Data Loss Prevention

 View Only

  • 1.  DLP Exception\Exclusion

    Posted Jan 12, 2017 10:53 AM
      |   view attached

    Hi all, 

    We have really well-developed DLP rule: it blocks emails if there is key word ("foo") in email\or special attachment. This rule works for group of hundreds users. 

    But, sometimes, we need to allow some users from this group to send emails with this key word "foo". It means that we need to develop some exclusion\exception procedure when user stays in the same group, but by some email manipulation (add additional keyword, modify CC:\BCC:, etc) it bypasses existing blocking rule. 

    I have an idea (see below) how to realize it, but I already see a lot of disadvantages there. Do you have any ideas how to implement a solution to allow for some users to bypass blocking rule? 

    See attached file: 

    Step#1:

    1. User sends an email with some sensitive data. 

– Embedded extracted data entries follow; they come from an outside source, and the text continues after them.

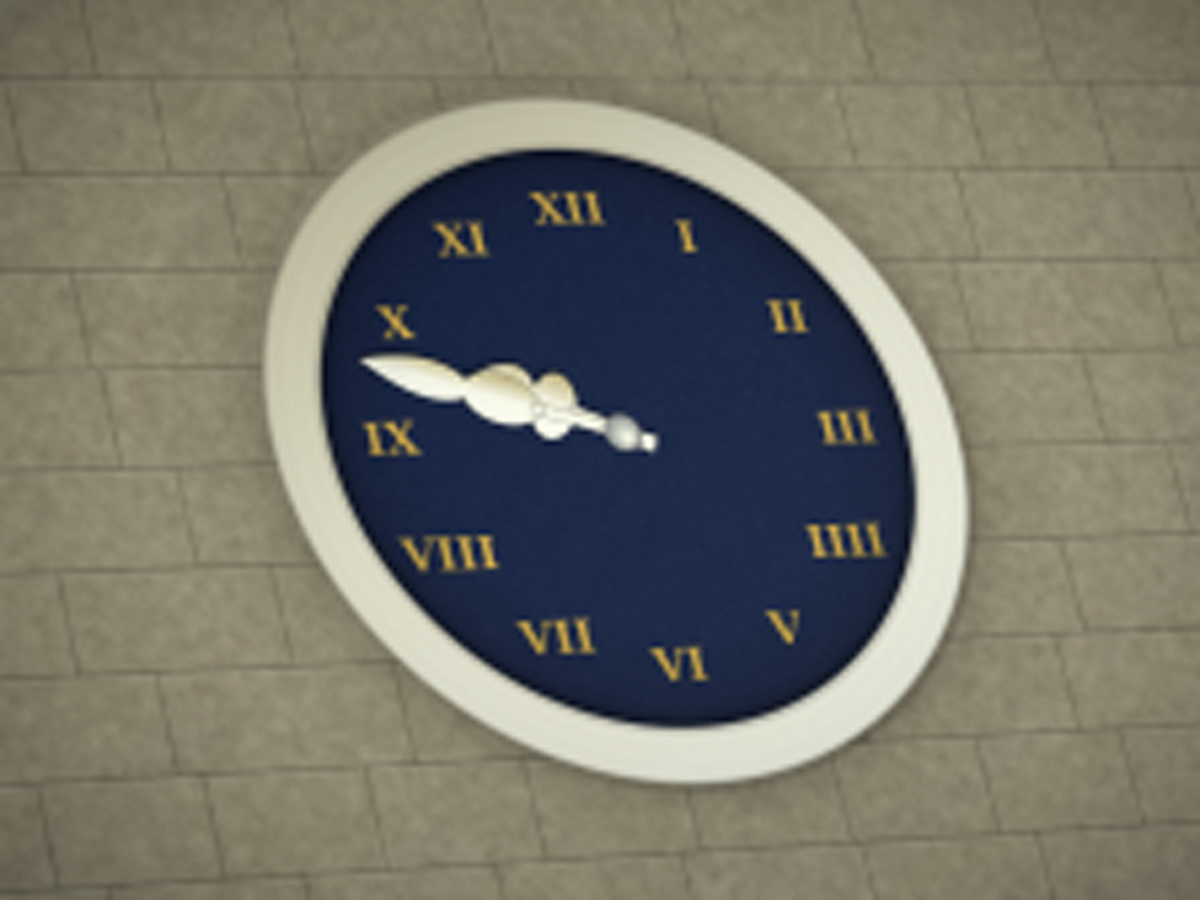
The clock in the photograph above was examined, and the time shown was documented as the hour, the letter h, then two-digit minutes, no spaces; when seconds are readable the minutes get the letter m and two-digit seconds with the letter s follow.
9h48
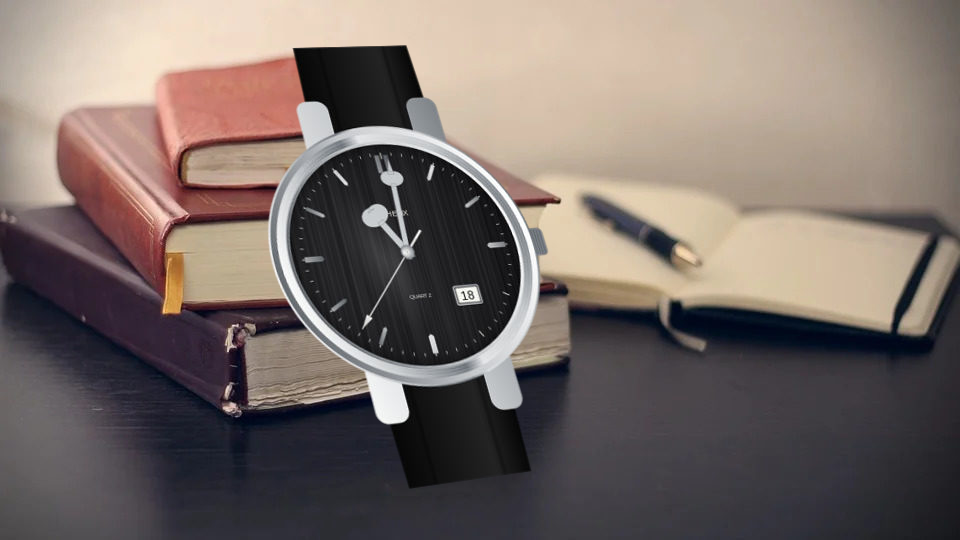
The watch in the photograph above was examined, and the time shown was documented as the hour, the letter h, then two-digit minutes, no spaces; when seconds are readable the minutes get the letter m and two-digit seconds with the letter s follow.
11h00m37s
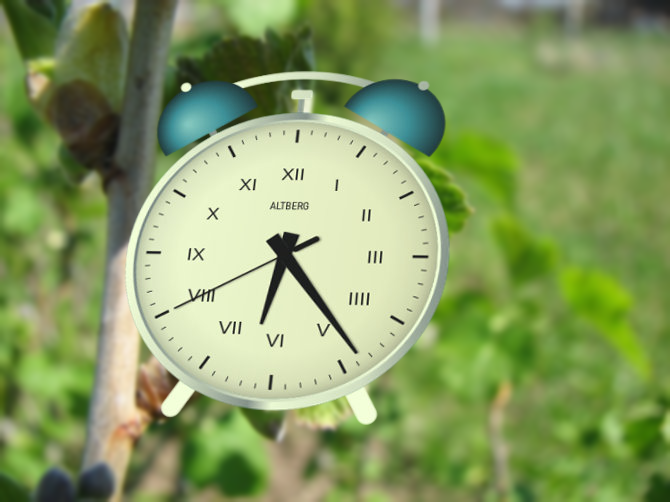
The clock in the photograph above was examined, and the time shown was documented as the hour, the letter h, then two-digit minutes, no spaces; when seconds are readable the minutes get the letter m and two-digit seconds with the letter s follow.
6h23m40s
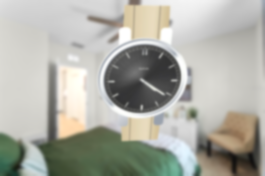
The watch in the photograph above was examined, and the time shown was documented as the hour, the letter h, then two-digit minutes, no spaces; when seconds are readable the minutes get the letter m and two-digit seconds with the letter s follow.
4h21
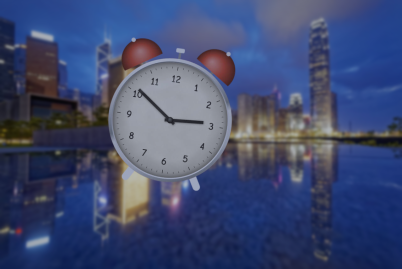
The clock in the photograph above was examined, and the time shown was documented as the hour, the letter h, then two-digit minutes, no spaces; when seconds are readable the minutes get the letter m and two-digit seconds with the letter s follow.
2h51
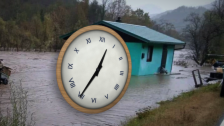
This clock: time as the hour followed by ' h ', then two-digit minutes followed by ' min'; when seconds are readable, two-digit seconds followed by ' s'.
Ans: 12 h 35 min
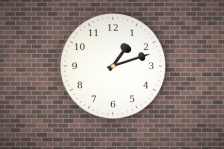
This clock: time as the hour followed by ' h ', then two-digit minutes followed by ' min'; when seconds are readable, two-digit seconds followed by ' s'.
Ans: 1 h 12 min
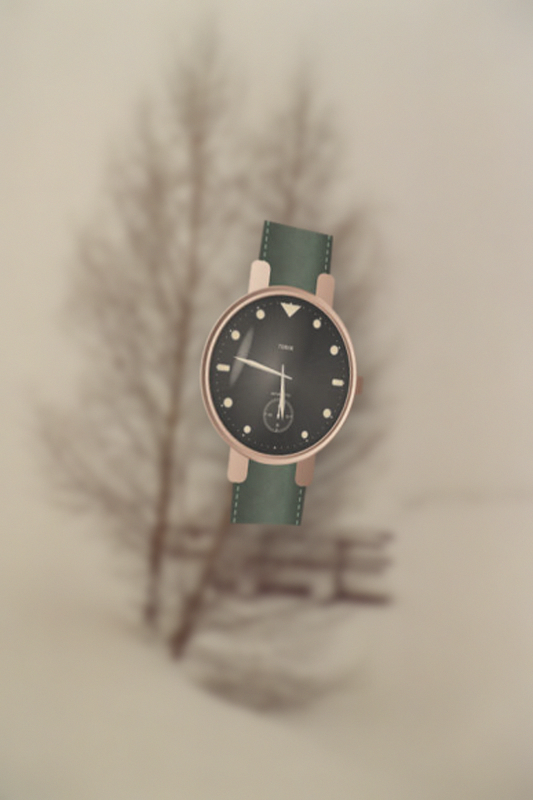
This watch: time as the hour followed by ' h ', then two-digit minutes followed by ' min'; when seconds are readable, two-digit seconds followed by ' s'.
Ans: 5 h 47 min
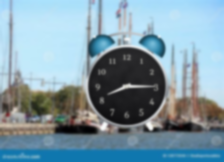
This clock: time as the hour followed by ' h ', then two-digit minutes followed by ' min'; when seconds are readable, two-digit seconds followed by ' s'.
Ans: 8 h 15 min
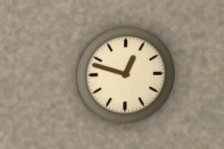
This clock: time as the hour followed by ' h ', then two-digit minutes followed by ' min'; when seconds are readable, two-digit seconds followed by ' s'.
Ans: 12 h 48 min
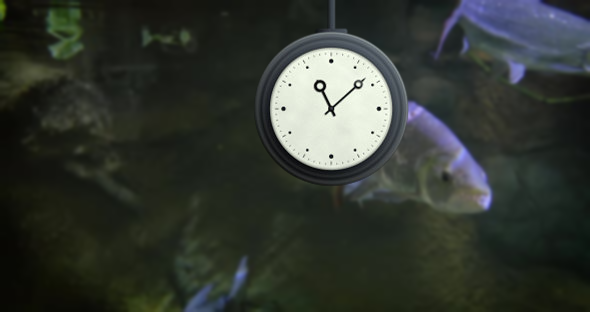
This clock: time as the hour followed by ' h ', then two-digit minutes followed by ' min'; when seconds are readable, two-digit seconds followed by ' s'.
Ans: 11 h 08 min
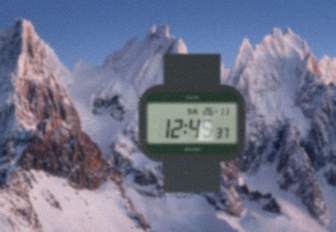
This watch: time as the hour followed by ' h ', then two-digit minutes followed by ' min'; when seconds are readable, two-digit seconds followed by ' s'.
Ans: 12 h 45 min
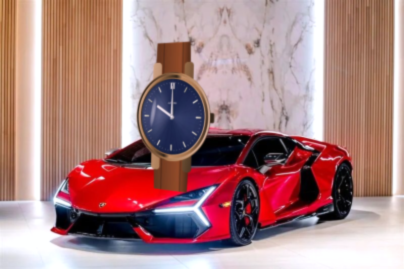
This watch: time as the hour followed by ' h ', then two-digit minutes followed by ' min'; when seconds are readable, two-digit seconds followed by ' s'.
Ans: 10 h 00 min
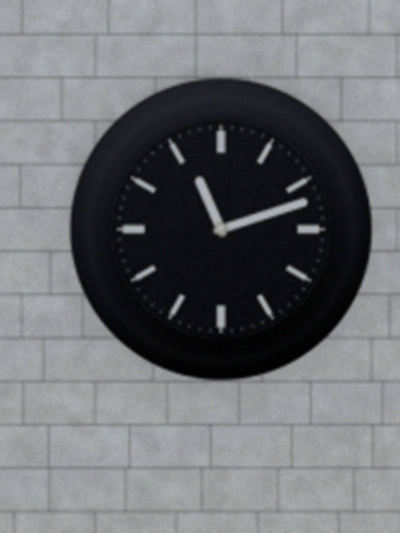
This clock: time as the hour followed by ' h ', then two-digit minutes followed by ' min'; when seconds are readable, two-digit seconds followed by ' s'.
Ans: 11 h 12 min
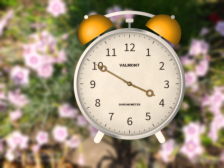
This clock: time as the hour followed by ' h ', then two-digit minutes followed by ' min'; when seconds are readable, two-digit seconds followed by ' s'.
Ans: 3 h 50 min
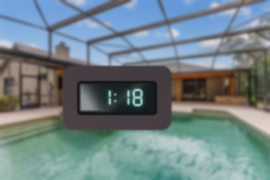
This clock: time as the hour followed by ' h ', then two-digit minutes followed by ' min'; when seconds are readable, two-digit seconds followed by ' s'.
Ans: 1 h 18 min
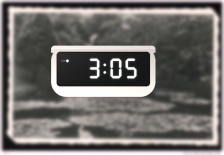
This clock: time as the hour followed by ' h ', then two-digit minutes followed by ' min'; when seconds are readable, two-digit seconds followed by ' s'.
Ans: 3 h 05 min
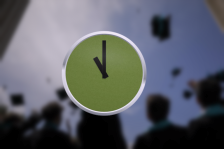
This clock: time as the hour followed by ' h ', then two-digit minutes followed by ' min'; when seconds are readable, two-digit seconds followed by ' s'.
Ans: 11 h 00 min
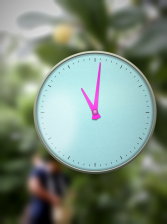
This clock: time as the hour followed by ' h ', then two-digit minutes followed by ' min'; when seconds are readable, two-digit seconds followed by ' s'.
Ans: 11 h 01 min
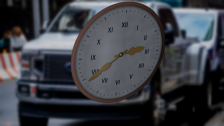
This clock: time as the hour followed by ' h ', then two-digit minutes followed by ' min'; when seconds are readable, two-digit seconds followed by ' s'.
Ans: 2 h 39 min
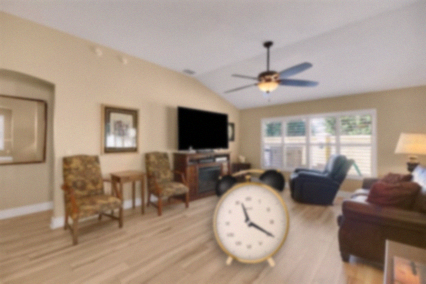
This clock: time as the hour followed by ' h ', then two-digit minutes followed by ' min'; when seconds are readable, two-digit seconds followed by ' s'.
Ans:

    2. DLP scanner regognizes content, block email and raised DLP incident. 

    3. Non-deliver report (mail backbone) is being send to sender: "You email is blocked. If you still want to send it, please, provide in CC: (or BCC:) the following address: dlp_exception@org.com. bla-bla-bla"

    Step#2

    4. Users sends the same email to the same recipient , but provide in CC: (or BCC:) dlp_exception@org.com address. 

    5. This time DLP scanner just raises an DLP Incident, but doesn't block email. 

    6. Email is being delivered to recipient. 

     

    DISADVANTAGES: 

    1. Exception address misuse: user at the beginning provide dlp_exception@org.com address and bypasses blocking rule. 

    2. Recipient confusion: if CC: field is in use then recipient needs to be informed what dlp_exception address is about and why it is in a copy. 

    3. I am not sure that this conception would work at all since User is still the same in both Steps. 

     

    Do you have more elegant and precise solution for this scenario? I am open for any solution (desirable simple and free). 



  • 2.  RE: DLP Exception\Exclusion

    Posted Jan 15, 2017 12:09 AM

    Do you not want any administrator approval involved at all?

    You're essentially talking about a form of quarantining (though I wouldn't call users releasing their own emails quarantining), which there is a number of ways to achieve depending on your environment.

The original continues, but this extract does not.